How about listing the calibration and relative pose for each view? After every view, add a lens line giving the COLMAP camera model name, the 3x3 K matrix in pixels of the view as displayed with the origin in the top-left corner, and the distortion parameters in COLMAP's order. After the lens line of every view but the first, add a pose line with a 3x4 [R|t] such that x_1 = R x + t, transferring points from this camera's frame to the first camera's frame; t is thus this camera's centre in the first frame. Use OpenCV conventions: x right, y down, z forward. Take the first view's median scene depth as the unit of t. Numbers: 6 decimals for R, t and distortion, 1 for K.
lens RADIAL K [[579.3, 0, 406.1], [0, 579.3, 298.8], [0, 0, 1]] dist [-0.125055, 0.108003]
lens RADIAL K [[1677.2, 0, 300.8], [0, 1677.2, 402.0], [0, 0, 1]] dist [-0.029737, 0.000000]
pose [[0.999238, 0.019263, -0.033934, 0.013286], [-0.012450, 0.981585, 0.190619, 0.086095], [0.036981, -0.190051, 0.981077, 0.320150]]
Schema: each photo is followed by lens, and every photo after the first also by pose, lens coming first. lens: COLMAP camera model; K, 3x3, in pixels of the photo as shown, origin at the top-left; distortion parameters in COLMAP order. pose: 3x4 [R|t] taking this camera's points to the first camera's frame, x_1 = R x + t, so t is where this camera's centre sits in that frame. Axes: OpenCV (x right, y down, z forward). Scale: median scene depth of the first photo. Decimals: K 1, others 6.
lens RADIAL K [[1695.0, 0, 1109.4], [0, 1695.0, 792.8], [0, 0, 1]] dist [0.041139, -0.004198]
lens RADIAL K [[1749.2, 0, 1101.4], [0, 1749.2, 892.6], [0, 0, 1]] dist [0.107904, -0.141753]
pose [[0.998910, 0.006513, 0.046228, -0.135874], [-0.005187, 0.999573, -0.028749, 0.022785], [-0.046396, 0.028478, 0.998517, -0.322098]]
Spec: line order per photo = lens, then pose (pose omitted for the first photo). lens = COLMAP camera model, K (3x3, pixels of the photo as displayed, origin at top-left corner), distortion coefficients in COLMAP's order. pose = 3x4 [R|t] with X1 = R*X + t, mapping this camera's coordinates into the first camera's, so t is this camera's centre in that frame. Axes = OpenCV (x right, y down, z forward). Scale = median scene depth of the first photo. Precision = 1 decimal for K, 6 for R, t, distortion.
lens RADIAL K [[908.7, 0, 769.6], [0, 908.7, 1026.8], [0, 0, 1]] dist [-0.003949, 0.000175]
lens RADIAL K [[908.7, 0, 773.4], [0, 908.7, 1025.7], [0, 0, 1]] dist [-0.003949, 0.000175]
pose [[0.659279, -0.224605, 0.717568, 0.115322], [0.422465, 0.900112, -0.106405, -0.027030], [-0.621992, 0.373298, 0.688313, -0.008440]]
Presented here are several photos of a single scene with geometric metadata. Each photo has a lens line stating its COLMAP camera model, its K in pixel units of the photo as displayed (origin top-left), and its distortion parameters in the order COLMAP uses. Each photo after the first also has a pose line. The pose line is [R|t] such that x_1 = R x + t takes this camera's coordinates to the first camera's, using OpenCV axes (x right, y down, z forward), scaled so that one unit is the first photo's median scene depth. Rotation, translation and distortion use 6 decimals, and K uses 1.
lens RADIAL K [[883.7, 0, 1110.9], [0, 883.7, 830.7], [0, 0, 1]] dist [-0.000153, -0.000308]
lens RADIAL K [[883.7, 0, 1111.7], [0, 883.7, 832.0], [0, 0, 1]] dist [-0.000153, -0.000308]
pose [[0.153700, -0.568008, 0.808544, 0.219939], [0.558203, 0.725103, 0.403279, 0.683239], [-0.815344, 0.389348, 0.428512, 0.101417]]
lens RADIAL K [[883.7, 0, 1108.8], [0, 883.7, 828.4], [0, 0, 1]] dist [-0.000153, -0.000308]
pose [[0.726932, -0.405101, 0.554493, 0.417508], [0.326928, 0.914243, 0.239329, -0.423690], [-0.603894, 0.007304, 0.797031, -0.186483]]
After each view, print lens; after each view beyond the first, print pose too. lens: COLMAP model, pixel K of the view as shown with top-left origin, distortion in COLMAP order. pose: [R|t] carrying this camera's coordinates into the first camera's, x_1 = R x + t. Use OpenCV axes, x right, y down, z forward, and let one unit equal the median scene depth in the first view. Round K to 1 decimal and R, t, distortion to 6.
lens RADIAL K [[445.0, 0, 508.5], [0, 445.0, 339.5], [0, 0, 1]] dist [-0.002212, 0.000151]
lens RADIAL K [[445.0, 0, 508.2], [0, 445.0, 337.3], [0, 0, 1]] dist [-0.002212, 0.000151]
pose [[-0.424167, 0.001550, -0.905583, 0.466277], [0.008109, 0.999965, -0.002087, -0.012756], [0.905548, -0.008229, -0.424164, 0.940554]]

» Work task
Update the data above so that every "top-left" reads "upper-left", and keep everything else the same.

» Answer to this exercise
How about listing the calibration and relative pose for each view? After every view, add a lens line giving the COLMAP camera model name, the 3x3 K matrix in pixels of the view as displayed with the origin in the upper-left corner, and the distortion parameters in COLMAP's order. After the lens line of every view but the first, add a pose line with a 3x4 [R|t] such that x_1 = R x + t, transferring points from this camera's frame to the first camera's frame; t is thus this camera's centre in the first frame. Use OpenCV conventions: x right, y down, z forward. Take the first view's median scene depth as the unit of t. Numbers: 6 decimals for R, t and distortion, 1 for K.
lens RADIAL K [[579.3, 0, 406.1], [0, 579.3, 298.8], [0, 0, 1]] dist [-0.125055, 0.108003]
lens RADIAL K [[1677.2, 0, 300.8], [0, 1677.2, 402.0], [0, 0, 1]] dist [-0.029737, 0.000000]
pose [[0.999238, 0.019263, -0.033934, 0.013286], [-0.012450, 0.981585, 0.190619, 0.086095], [0.036981, -0.190051, 0.981077, 0.320150]]
Schema: each photo is followed by lens, and every photo after the first also by pose, lens coming first. lens: COLMAP camera model; K, 3x3, in pixels of the photo as shown, origin at the upper-left; distortion parameters in COLMAP order. pose: 3x4 [R|t] taking this camera's points to the first camera's frame, x_1 = R x + t, so t is where this camera's centre sits in that frame. Axes: OpenCV (x right, y down, z forward). Scale: median scene depth of the first photo. Decimals: K 1, others 6.
lens RADIAL K [[1695.0, 0, 1109.4], [0, 1695.0, 792.8], [0, 0, 1]] dist [0.041139, -0.004198]
lens RADIAL K [[1749.2, 0, 1101.4], [0, 1749.2, 892.6], [0, 0, 1]] dist [0.107904, -0.141753]
pose [[0.998910, 0.006513, 0.046228, -0.135874], [-0.005187, 0.999573, -0.028749, 0.022785], [-0.046396, 0.028478, 0.998517, -0.322098]]
Spec: line order per photo = lens, then pose (pose omitted for the first photo). lens = COLMAP camera model, K (3x3, pixels of the photo as displayed, origin at upper-left corner), distortion coefficients in COLMAP's order. pose = 3x4 [R|t] with X1 = R*X + t, mapping this camera's coordinates into the first camera's, so t is this camera's centre in that frame. Axes = OpenCV (x right, y down, z forward). Scale = median scene depth of the first photo. Precision = 1 decimal for K, 6 for R, t, distortion.
lens RADIAL K [[908.7, 0, 769.6], [0, 908.7, 1026.8], [0, 0, 1]] dist [-0.003949, 0.000175]
lens RADIAL K [[908.7, 0, 773.4], [0, 908.7, 1025.7], [0, 0, 1]] dist [-0.003949, 0.000175]
pose [[0.659279, -0.224605, 0.717568, 0.115322], [0.422465, 0.900112, -0.106405, -0.027030], [-0.621992, 0.373298, 0.688313, -0.008440]]
Presented here are several photos of a single scene with geometric metadata. Each photo has a lens line stating its COLMAP camera model, its K in pixel units of the photo as displayed (origin upper-left), and its distortion parameters in the order COLMAP uses. Each photo after the first also has a pose line. The pose line is [R|t] such that x_1 = R x + t takes this camera's coordinates to the first camera's, using OpenCV axes (x right, y down, z forward), scaled so that one unit is the first photo's median scene depth. Rotation, translation and distortion use 6 decimals, and K uses 1.
lens RADIAL K [[883.7, 0, 1110.9], [0, 883.7, 830.7], [0, 0, 1]] dist [-0.000153, -0.000308]
lens RADIAL K [[883.7, 0, 1111.7], [0, 883.7, 832.0], [0, 0, 1]] dist [-0.000153, -0.000308]
pose [[0.153700, -0.568008, 0.808544, 0.219939], [0.558203, 0.725103, 0.403279, 0.683239], [-0.815344, 0.389348, 0.428512, 0.101417]]
lens RADIAL K [[883.7, 0, 1108.8], [0, 883.7, 828.4], [0, 0, 1]] dist [-0.000153, -0.000308]
pose [[0.726932, -0.405101, 0.554493, 0.417508], [0.326928, 0.914243, 0.239329, -0.423690], [-0.603894, 0.007304, 0.797031, -0.186483]]
After each view, print lens; after each view beyond the first, print pose too. lens: COLMAP model, pixel K of the view as shown with upper-left origin, distortion in COLMAP order. pose: [R|t] carrying this camera's coordinates into the first camera's, x_1 = R x + t. Use OpenCV axes, x right, y down, z forward, and let one unit equal the median scene depth in the first view. Round K to 1 decimal and R, t, distortion to 6.
lens RADIAL K [[445.0, 0, 508.5], [0, 445.0, 339.5], [0, 0, 1]] dist [-0.002212, 0.000151]
lens RADIAL K [[445.0, 0, 508.2], [0, 445.0, 337.3], [0, 0, 1]] dist [-0.002212, 0.000151]
pose [[-0.424167, 0.001550, -0.905583, 0.466277], [0.008109, 0.999965, -0.002087, -0.012756], [0.905548, -0.008229, -0.424164, 0.940554]]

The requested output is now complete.